By Erika Mionis
In today’s fast-paced world, more and more people rely on technology. Fortunately (or unfortunately), relationships are also caught up in cyberspace. Cavanaugh Lee’s Save as Draft tackles loves latest hurdle – the Internet. Protagonist Izabell Chin is an actress-turned-lawyer struggling to find true love. She soon finds two love interests: Peter, from her law firm, and Marty, from eHarmony. As her relationships with each guy take their course, the reader is privy to an in-depth look at the e-mails and text messages that were never sent. Too honest to reveal, those messages were saved as a draft. As Izabell’s relationships slowly fall apart, the reader is able to understand that though e-mail, texting and online ventures are nearly inescapable during these modern times, it is important to remain honest and always say what needs to be said.
We had a chance to talk to Lee about her past technology-related experiences and her motivation for writing the novel. Here’s what the author had to say:
What inspired you to write Save as Draft?
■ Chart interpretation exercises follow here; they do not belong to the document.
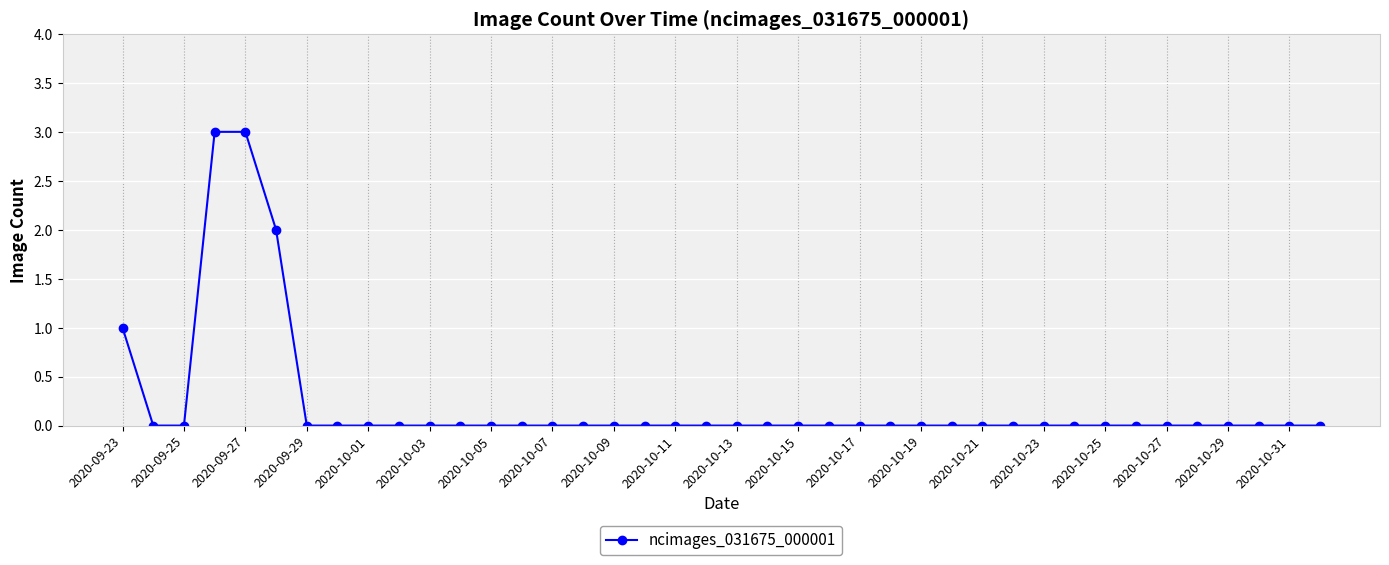

What is the sum of all values?

9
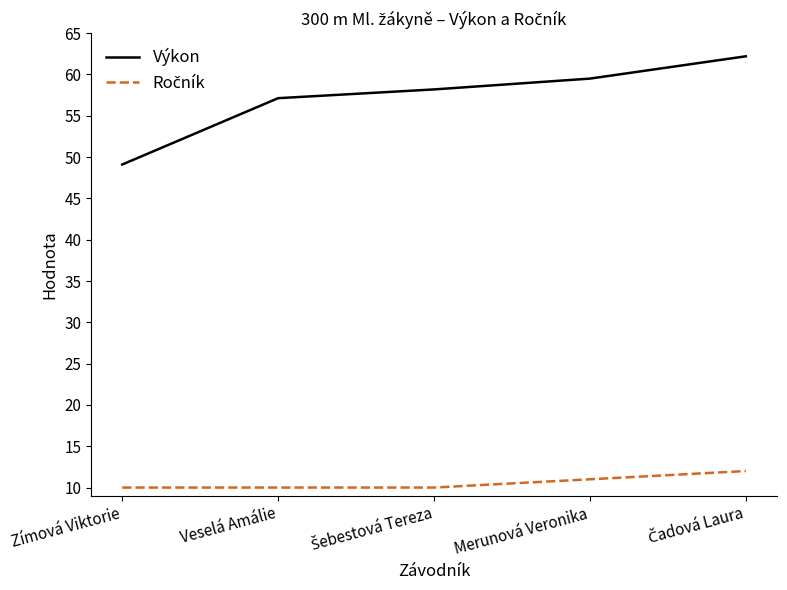

The Výkon series shows 19.2 at Merunová Veronika. True or false?

False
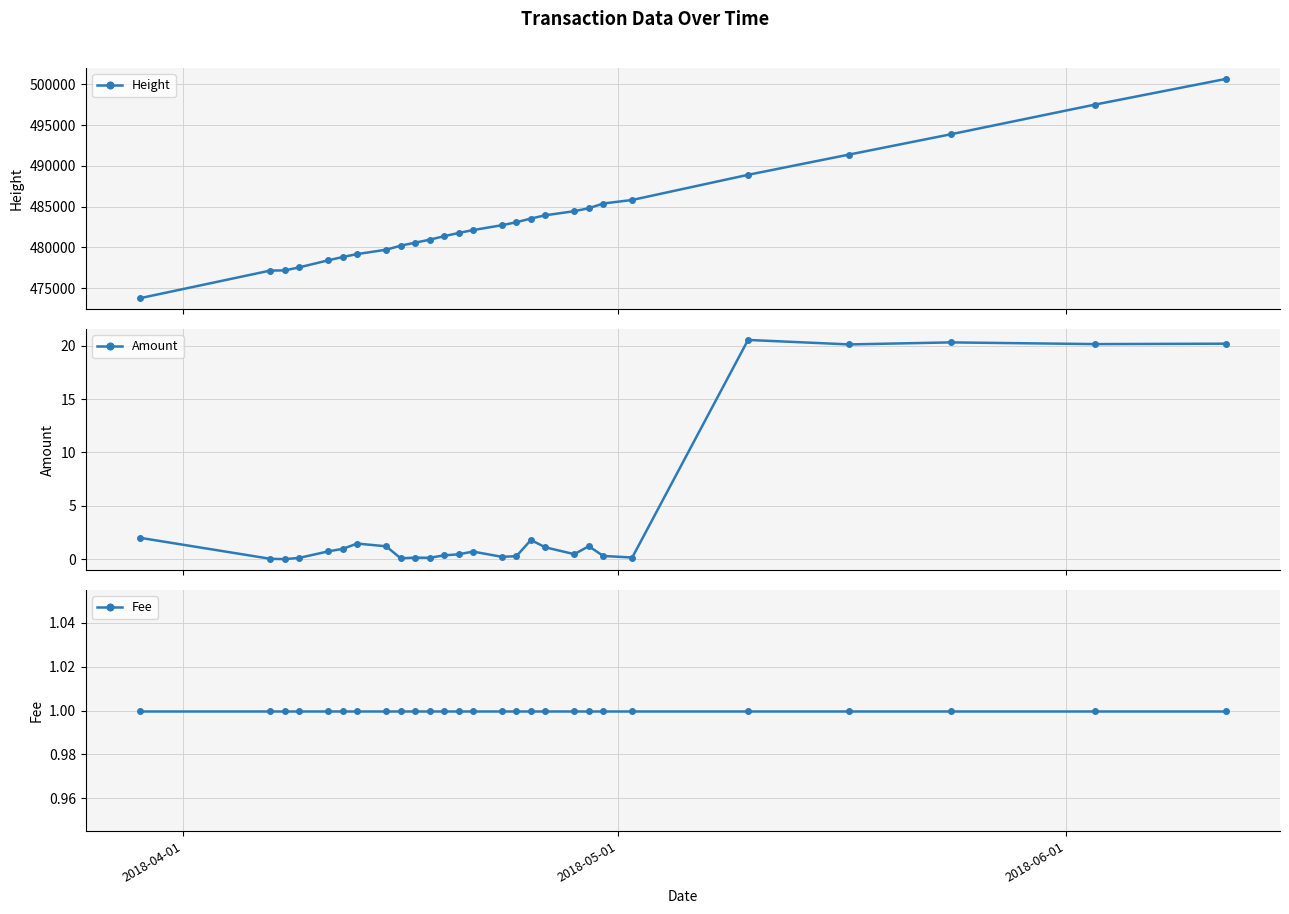

At how many categories does at least one series exceed 76448?

27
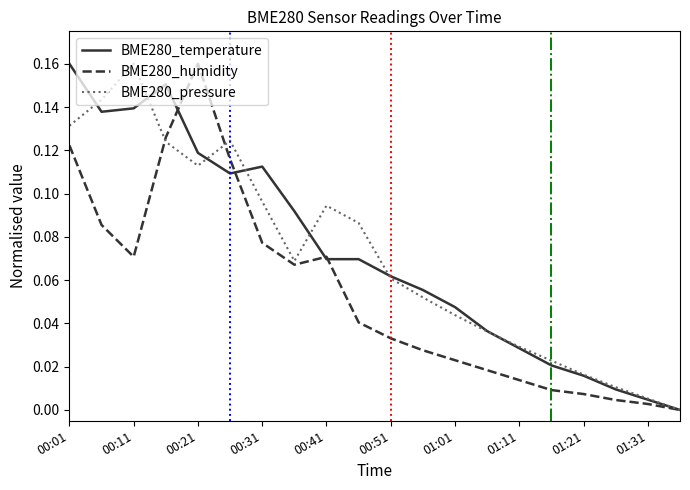

How many lines are shown in the chart?

3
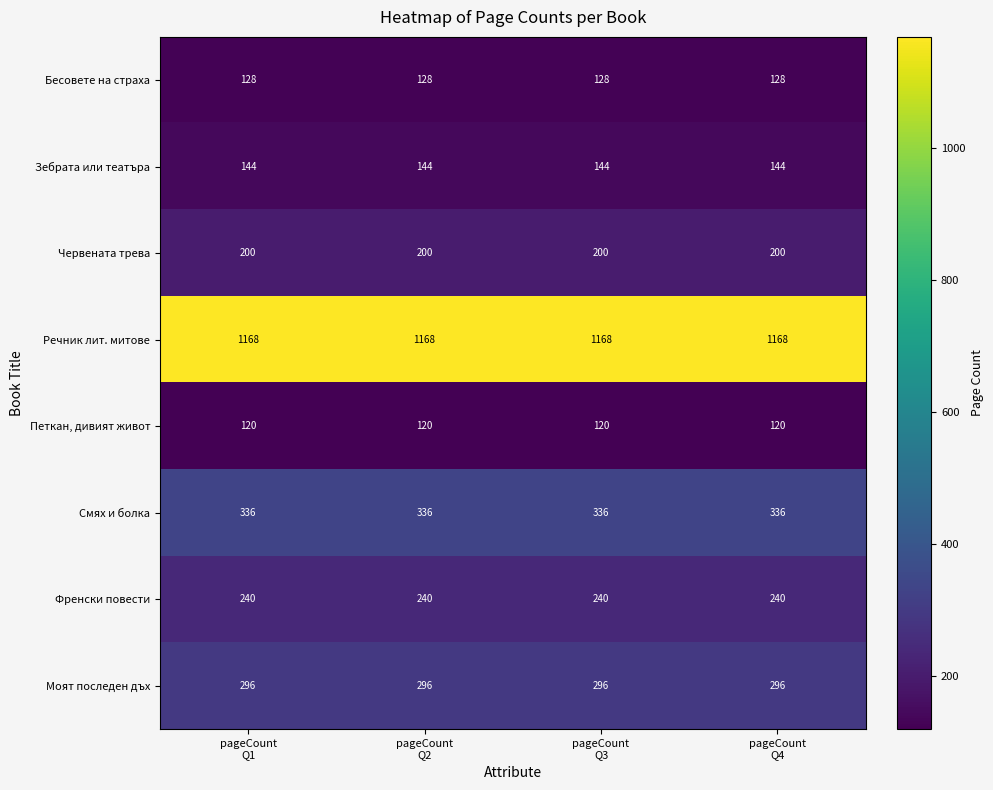

What is the sum of all Смях и болка values?

1344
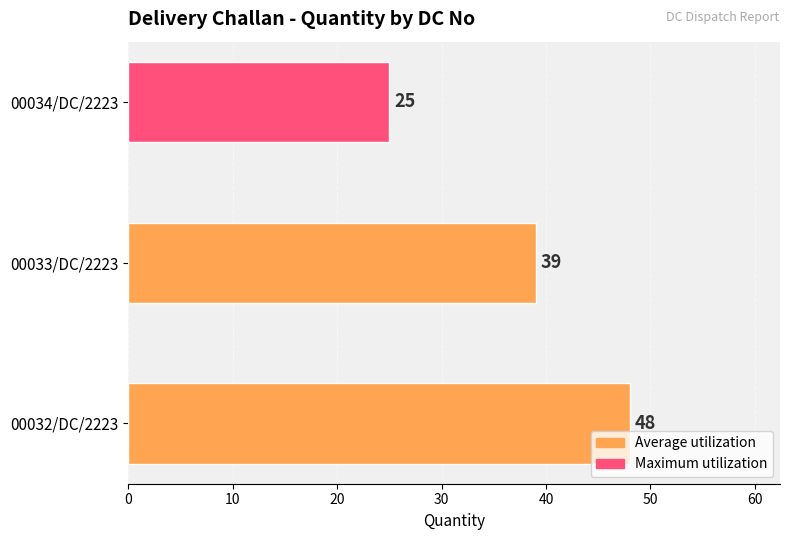

Between 00034/DC/2223 and 00032/DC/2223, which is larger?

00032/DC/2223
I wrote SAVE AS DRAFT (“SAD”) in the aftermath of a breakup. Actually, it was a little bit more than just a “breakup” – it was an engagement to be married. Rough, I know. Anyway, while I was mourning the loss of my relationship, I went back and read through all of my old emails to and from my ex. I noticed that there were tons of emails in my Inbox, dating back two years, proving that we had conducted our entire relationship online (even though we actually lived together for a good portion of that time!). I also noticed there were a ton of unsent emails in my Draft folder. At that point, I polled my friends about their own Draft folders. Turns out, we all seem to have a hard time sending the “honest’ emails, and save them as draft instead (or delete them altogether). That was when I started writing the book…
Throughout the novel, you included a lot of input from Izabell’s friends. How important are friends when deciding on a love interest?
Very (even if we won’t admit it). By nature, we long for approval from our friends. If they don’t like someone we’re dating, we subconsciously start to wonder why… I mean, our close friends know us better than anyone (save for our parents) so if they disapprove, then they must have a valid reason for it. A best friend’s disapproval can be the end-game for a budding new relationship. Of course, friends often don’t tell us they don’t like our beau until it is O.V.E.R.
Do you feel that new technology (e-mail, Facebook, eHarmony, etc.) has harmed or helped people in their efforts to find love?
A little of both. All of the new technology has made it easier to communicate, but it has also made it easier for us to say absolutely nothing if we chose to. Explanation: we can spend all day “communicating on-line,” but our emails may lack substance and honesty upon closer examination. Email has given us the ability to edit and fabricate ourselves upon the stroke of a key. That is not going to benefit any attempts to find love. However, if we use email to express ourselves fully, then we’re on the right electronic track and it’ll be a lot easier to discover a genuine connection (as opposed to just a wireless one).
Why do you feel that saving messages as drafts is so common?
Because we are scared to send an honest email, especially when said email may deal with “feelings.” Think about it. How difficult is it to email: “I love you.” Or, “I’m scared.” Or, “I don’t want to date you anymore.” Or, “I think we should go slow.” Or… the hardest one of all, “Do you like me?” We’re scared of the response we may get. We immediately hit “pause, rewind, reevaluate,” and then “save as draft.” We think to ourselves, “It’s much easier to simply be witty and disingenuous” – we send that email instead.
What’s the most valuable advice you have learned from your past relationships?
When it comes to in-person and online, say what you mean, and mean what you say. Don’t edit. Just hit send instead.
How much of your own past experience went into the creation of the novel?
SAD is loosely based on real life events. I was engaged. Then I was unengaged. I started dating someone else almost immediately. That didn’t work out either. That is the basic plot line of the book. Interspersed in between everything, I had to imagine how the men felt, what they went through. That is obviously fiction as I don’t live inside their minds. What I experienced from my end, however, is the “loosely based on real life events” part.
What do you hope people take away from your novel?
I hope people can learn from my mistakes. I hope I’ve provided some tidbits on this thing called “love.” Most of all, though, I hope the readers enjoy the book and that I’ve provided a fun heartfelt read for a few moments out of their otherwise crazy, high-tech lives!